_Problem to work on_.
Rewrite the lines of the listing between the line holding "### 3e Jaar 1e semester" and the line holding "# Basic commands", inclusive, switching "api" to "backend" and leaving everything else unchanged.

::::::::::

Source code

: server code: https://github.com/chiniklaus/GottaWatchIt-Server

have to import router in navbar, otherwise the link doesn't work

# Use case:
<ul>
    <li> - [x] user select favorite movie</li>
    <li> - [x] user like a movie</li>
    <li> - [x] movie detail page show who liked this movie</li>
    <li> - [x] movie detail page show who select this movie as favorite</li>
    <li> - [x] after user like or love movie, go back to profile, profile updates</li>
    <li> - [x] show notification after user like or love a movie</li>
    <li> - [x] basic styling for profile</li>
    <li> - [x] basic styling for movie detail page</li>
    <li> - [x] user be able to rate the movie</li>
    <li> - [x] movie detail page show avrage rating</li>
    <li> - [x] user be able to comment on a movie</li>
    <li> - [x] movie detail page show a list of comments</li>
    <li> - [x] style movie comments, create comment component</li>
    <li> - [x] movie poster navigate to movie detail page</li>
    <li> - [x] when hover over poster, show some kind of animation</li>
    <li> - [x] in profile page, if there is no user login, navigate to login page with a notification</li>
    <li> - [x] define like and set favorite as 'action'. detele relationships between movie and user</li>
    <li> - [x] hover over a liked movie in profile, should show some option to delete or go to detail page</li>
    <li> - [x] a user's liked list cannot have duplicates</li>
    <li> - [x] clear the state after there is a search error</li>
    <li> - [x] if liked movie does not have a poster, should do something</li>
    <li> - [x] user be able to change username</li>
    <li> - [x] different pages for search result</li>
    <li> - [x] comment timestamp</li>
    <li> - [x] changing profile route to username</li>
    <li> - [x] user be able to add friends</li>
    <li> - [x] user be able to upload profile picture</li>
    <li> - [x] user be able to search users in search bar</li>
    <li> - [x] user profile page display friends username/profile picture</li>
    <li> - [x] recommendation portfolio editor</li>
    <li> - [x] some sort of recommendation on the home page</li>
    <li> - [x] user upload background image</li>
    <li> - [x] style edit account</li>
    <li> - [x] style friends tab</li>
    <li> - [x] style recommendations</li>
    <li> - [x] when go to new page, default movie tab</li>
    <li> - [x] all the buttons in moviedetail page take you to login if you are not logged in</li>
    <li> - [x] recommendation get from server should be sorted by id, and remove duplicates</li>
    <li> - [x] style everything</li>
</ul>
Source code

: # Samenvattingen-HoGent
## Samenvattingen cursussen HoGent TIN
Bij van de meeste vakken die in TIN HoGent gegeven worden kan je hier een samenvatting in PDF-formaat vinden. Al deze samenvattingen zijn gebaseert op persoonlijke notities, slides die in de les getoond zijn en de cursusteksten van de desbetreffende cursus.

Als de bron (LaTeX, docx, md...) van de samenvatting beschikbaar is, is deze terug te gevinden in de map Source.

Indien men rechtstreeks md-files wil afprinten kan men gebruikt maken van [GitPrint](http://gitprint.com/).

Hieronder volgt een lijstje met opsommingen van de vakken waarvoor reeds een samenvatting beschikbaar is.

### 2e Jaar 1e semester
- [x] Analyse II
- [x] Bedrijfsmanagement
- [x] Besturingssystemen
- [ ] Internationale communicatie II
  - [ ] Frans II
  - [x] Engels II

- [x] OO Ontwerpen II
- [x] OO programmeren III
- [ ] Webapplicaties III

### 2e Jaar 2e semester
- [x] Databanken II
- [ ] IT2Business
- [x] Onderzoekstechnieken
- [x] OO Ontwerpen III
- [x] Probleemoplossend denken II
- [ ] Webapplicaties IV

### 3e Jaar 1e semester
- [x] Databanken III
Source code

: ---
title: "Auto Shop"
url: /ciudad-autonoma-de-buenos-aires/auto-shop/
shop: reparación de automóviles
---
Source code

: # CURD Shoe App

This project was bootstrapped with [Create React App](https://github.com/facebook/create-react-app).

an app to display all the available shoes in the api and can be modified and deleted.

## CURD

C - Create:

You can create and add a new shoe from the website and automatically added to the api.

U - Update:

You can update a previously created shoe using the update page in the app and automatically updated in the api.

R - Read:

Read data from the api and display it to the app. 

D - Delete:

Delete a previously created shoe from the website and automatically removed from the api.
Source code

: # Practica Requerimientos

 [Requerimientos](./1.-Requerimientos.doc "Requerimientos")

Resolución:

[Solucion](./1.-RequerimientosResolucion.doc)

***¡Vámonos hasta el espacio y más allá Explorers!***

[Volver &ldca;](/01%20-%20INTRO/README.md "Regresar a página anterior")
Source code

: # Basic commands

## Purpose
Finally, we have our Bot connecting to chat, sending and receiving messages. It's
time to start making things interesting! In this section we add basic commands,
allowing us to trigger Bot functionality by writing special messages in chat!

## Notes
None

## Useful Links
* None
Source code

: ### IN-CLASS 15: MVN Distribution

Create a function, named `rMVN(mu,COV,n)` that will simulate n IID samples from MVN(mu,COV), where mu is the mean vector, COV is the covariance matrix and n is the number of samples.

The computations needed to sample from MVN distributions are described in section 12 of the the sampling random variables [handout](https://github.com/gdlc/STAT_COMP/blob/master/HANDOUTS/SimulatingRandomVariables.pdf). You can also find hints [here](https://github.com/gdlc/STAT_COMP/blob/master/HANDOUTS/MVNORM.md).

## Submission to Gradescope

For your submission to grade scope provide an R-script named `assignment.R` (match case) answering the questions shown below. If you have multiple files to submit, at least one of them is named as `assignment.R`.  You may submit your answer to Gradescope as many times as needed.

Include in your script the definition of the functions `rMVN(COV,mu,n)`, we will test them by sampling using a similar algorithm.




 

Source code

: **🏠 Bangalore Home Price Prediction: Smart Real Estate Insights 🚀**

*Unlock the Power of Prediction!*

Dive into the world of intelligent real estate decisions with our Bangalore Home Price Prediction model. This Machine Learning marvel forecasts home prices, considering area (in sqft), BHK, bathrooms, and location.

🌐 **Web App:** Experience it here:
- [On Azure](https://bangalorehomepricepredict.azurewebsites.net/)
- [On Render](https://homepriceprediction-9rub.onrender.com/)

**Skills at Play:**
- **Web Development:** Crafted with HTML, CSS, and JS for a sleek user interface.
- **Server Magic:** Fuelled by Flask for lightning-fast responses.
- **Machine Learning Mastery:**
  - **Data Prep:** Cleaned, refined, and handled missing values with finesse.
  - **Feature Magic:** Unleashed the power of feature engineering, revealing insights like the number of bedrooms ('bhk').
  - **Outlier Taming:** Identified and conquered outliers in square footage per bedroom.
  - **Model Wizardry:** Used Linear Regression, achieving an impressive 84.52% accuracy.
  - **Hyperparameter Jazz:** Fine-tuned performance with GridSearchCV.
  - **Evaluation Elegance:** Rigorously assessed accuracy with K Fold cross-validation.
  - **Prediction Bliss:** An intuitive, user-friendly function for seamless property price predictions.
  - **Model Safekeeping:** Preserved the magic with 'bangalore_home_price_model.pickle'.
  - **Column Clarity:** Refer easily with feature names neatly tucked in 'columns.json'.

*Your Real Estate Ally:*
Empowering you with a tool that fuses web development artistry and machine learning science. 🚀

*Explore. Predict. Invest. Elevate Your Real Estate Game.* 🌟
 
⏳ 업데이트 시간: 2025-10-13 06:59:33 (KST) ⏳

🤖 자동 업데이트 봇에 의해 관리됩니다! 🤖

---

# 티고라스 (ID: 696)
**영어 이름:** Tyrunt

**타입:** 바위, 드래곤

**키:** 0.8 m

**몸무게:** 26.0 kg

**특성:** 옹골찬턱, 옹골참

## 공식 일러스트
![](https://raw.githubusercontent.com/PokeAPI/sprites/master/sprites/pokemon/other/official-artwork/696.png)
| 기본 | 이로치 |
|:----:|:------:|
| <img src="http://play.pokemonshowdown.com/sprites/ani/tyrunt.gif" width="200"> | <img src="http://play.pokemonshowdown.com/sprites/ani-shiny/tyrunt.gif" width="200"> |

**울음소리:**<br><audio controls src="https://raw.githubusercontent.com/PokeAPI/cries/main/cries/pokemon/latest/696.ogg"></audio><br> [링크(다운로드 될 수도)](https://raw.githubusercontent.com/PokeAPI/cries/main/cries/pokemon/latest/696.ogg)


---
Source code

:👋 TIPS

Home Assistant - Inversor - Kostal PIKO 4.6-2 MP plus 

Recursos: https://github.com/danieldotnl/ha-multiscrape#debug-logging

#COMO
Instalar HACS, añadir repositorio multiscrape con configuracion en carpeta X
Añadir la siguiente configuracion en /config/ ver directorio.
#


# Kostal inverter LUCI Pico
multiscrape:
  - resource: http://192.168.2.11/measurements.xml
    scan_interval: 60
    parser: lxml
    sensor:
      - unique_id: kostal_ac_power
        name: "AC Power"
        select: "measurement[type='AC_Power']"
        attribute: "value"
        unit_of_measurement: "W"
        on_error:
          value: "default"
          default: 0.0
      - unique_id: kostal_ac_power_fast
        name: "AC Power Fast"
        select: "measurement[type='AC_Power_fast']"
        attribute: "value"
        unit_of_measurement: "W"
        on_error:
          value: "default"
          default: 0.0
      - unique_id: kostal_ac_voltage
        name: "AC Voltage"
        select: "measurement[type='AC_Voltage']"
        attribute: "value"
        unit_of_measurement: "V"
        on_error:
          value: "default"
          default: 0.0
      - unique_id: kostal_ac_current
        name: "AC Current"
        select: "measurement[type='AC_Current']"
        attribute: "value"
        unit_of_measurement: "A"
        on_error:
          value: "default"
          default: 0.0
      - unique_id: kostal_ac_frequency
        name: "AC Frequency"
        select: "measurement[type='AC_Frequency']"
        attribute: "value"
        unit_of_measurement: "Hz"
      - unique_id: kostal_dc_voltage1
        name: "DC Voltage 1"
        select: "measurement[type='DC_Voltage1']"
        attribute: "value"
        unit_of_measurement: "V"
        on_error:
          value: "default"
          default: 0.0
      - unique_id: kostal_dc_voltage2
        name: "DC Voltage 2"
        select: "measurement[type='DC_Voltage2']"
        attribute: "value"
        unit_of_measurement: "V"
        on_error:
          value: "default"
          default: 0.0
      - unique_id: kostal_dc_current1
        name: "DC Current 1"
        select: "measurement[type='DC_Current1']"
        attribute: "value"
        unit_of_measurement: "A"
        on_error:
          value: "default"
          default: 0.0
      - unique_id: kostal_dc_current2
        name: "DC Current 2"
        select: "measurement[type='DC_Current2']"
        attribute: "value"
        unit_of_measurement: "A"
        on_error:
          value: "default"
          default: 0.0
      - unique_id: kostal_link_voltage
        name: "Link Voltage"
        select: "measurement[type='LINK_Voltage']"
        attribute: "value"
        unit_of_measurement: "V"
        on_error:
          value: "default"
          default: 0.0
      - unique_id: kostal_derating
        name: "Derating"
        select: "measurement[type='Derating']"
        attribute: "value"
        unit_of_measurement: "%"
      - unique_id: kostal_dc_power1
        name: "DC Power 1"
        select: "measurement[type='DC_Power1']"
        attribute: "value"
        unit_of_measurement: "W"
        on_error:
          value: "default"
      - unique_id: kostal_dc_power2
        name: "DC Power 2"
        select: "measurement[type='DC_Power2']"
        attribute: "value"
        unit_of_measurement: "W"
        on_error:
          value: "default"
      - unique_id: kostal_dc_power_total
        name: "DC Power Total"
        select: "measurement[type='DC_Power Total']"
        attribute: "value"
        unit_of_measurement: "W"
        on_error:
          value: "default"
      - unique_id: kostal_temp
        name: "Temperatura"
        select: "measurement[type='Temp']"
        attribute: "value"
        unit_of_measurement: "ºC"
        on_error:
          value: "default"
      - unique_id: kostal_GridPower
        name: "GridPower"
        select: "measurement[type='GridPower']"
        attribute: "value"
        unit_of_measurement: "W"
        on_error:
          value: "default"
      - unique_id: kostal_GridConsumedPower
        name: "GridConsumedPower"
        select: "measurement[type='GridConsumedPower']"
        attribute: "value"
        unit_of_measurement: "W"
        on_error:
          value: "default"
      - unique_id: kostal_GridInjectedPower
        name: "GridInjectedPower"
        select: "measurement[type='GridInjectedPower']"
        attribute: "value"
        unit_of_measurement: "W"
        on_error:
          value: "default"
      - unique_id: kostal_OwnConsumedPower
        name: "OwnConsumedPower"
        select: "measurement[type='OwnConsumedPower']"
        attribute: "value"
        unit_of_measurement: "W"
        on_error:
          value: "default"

::::::::::

_Expected answer_.
### 3e Jaar 1e semester
- [x] Databanken III
Source code

: ---
title: "Auto Shop"
url: /ciudad-autonoma-de-buenos-aires/auto-shop/
shop: reparación de automóviles
---
Source code

: # CURD Shoe App

This project was bootstrapped with [Create React App](https://github.com/facebook/create-react-app).

an app to display all the available shoes in the backend and can be modified and deleted.

## CURD

C - Create:

You can create and add a new shoe from the website and automatically added to the backend.

U - Update:

You can update a previously created shoe using the update page in the app and automatically updated in the backend.

R - Read:

Read data from the backend and display it to the app. 

D - Delete:

Delete a previously created shoe from the website and automatically removed from the backend.
Source code

: # Practica Requerimientos

 [Requerimientos](./1.-Requerimientos.doc "Requerimientos")

Resolución:

[Solucion](./1.-RequerimientosResolucion.doc)

***¡Vámonos hasta el espacio y más allá Explorers!***

[Volver &ldca;](/01%20-%20INTRO/README.md "Regresar a página anterior")
Source code

: # Basic commands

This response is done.